WHAT YOU WILL DO: Echo the data verbatim, starting at the line containing "text Affiche la liste des [295, 769, 443, 791]" and ending at the line containing "text Demande [214, 430, 337, 451]", both included.

* Begin SUPPLIED MATERIAL *

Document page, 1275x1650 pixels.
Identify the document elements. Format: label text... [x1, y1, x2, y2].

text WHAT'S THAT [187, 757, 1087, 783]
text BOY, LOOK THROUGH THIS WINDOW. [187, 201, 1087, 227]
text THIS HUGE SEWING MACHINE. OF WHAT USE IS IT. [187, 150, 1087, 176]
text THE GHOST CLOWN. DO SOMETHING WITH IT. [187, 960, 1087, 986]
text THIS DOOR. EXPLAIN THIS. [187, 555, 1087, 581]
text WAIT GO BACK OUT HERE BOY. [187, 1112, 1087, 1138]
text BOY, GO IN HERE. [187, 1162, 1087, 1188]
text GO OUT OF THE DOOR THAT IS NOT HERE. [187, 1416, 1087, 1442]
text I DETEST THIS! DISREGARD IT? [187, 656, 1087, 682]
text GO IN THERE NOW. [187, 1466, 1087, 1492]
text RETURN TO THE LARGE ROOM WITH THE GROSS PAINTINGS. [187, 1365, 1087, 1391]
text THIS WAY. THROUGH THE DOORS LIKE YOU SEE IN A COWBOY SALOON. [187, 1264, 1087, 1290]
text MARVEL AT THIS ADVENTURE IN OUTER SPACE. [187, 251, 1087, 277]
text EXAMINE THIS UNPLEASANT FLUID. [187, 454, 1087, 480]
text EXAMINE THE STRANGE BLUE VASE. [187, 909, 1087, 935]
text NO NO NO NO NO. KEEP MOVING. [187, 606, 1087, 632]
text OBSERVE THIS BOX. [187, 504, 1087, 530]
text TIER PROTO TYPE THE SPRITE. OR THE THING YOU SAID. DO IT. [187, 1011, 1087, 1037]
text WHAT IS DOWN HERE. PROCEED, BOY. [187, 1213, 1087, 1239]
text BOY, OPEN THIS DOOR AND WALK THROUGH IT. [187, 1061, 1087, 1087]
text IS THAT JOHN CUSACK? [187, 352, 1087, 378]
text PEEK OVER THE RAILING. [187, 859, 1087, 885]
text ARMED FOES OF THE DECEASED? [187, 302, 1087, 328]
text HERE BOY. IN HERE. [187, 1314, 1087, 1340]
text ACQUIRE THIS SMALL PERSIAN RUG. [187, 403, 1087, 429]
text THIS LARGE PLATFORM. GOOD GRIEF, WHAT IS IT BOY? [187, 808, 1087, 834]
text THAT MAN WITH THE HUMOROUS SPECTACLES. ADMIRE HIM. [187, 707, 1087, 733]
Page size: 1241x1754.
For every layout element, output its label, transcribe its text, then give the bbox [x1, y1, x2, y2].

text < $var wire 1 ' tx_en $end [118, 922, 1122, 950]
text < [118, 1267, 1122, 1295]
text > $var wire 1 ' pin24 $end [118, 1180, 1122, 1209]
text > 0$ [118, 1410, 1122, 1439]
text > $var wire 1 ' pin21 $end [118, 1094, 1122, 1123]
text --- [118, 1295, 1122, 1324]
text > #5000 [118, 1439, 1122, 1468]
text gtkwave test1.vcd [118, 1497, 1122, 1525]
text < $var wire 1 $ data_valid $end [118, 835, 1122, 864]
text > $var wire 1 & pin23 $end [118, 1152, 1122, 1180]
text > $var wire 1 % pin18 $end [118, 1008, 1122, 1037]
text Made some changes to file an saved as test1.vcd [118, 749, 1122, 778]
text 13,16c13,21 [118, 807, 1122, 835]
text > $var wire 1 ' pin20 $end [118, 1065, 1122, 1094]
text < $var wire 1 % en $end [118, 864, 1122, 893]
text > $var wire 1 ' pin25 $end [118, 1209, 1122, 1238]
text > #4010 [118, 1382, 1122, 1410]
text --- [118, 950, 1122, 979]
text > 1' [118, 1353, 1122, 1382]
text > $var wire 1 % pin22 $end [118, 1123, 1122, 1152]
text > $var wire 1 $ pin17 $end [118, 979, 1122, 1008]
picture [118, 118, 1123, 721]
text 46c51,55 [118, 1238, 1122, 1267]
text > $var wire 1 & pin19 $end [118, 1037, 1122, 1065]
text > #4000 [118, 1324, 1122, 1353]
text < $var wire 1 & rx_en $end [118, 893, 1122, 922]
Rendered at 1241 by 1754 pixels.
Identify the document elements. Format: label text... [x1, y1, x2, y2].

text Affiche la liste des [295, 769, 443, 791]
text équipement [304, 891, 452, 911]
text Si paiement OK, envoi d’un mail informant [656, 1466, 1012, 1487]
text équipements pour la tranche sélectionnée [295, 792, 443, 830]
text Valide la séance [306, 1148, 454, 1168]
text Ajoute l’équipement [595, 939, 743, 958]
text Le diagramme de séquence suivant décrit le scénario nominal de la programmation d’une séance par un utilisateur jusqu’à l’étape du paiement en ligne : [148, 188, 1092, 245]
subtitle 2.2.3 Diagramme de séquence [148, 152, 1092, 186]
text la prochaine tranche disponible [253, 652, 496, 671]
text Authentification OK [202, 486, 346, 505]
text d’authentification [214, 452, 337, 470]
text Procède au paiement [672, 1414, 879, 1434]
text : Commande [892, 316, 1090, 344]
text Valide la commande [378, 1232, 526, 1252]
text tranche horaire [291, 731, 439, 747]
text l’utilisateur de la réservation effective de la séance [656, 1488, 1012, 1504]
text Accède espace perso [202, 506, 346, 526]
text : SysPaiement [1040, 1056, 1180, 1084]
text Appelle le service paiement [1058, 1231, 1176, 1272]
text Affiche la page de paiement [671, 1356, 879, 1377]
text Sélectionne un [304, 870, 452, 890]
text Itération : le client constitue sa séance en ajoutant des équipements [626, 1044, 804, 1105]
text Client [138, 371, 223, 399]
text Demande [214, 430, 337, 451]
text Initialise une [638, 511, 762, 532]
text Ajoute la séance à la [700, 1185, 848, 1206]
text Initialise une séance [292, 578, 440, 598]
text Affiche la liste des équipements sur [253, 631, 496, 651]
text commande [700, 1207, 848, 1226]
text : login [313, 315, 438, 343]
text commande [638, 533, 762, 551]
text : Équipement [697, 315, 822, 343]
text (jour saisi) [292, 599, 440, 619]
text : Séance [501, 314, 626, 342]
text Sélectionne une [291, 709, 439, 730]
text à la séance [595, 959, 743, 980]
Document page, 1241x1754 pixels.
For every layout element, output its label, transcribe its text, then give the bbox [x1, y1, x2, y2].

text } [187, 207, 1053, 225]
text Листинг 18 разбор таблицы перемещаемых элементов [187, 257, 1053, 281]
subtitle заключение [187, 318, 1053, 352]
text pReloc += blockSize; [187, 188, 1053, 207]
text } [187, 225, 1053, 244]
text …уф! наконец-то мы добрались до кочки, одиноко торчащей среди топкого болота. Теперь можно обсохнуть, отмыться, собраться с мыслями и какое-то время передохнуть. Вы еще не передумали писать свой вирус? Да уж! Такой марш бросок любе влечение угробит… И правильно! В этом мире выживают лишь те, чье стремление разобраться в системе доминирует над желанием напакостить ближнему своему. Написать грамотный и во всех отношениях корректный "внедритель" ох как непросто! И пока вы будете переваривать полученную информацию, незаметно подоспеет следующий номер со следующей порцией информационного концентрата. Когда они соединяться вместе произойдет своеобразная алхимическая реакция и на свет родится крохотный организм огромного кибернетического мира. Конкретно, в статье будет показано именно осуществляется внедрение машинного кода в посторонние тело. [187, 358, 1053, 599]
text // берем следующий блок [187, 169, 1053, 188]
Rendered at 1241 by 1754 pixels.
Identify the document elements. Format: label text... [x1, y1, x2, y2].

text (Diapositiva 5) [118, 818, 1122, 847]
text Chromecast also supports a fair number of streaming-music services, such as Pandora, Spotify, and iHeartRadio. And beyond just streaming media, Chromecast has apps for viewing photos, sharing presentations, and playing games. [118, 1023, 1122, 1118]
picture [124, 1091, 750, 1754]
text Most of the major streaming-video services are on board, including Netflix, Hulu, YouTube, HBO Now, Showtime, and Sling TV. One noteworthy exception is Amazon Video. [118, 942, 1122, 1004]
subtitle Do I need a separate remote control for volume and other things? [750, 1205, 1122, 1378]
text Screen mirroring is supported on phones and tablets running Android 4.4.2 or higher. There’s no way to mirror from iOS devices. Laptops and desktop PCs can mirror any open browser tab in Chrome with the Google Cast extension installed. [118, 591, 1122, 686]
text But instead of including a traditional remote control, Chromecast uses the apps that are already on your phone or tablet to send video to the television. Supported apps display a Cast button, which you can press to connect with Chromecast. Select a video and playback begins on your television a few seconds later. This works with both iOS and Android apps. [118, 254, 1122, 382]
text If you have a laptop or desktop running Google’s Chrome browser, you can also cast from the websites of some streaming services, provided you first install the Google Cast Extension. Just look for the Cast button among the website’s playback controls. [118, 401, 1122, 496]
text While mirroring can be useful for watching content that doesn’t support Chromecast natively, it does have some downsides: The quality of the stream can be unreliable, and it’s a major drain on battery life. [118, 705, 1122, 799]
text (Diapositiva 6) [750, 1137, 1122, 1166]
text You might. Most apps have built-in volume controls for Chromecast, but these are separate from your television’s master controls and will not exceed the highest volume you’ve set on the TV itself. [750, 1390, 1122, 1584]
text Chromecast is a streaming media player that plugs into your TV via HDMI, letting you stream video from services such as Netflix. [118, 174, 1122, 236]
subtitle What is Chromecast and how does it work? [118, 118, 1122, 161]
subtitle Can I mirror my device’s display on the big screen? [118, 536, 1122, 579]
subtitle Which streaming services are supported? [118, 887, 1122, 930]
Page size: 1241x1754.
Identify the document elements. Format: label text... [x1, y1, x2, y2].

* End SUPPLIED MATERIAL *

RESPONSE:
text Affiche la liste des [295, 769, 443, 791]
text équipement [304, 891, 452, 911]
text Si paiement OK, envoi d’un mail informant [656, 1466, 1012, 1487]
text équipements pour la tranche sélectionnée [295, 792, 443, 830]
text Valide la séance [306, 1148, 454, 1168]
text Ajoute l’équipement [595, 939, 743, 958]
text Le diagramme de séquence suivant décrit le scénario nominal de la programmation d’une séance par un utilisateur jusqu’à l’étape du paiement en ligne : [148, 188, 1092, 245]
subtitle 2.2.3 Diagramme de séquence [148, 152, 1092, 186]
text la prochaine tranche disponible [253, 652, 496, 671]
text Authentification OK [202, 486, 346, 505]
text d’authentification [214, 452, 337, 470]
text Procède au paiement [672, 1414, 879, 1434]
text : Commande [892, 316, 1090, 344]
text Valide la commande [378, 1232, 526, 1252]
text tranche horaire [291, 731, 439, 747]
text l’utilisateur de la réservation effective de la séance [656, 1488, 1012, 1504]
text Accède espace perso [202, 506, 346, 526]
text : SysPaiement [1040, 1056, 1180, 1084]
text Appelle le service paiement [1058, 1231, 1176, 1272]
text Affiche la page de paiement [671, 1356, 879, 1377]
text Sélectionne un [304, 870, 452, 890]
text Itération : le client constitue sa séance en ajoutant des équipements [626, 1044, 804, 1105]
text Client [138, 371, 223, 399]
text Demande [214, 430, 337, 451]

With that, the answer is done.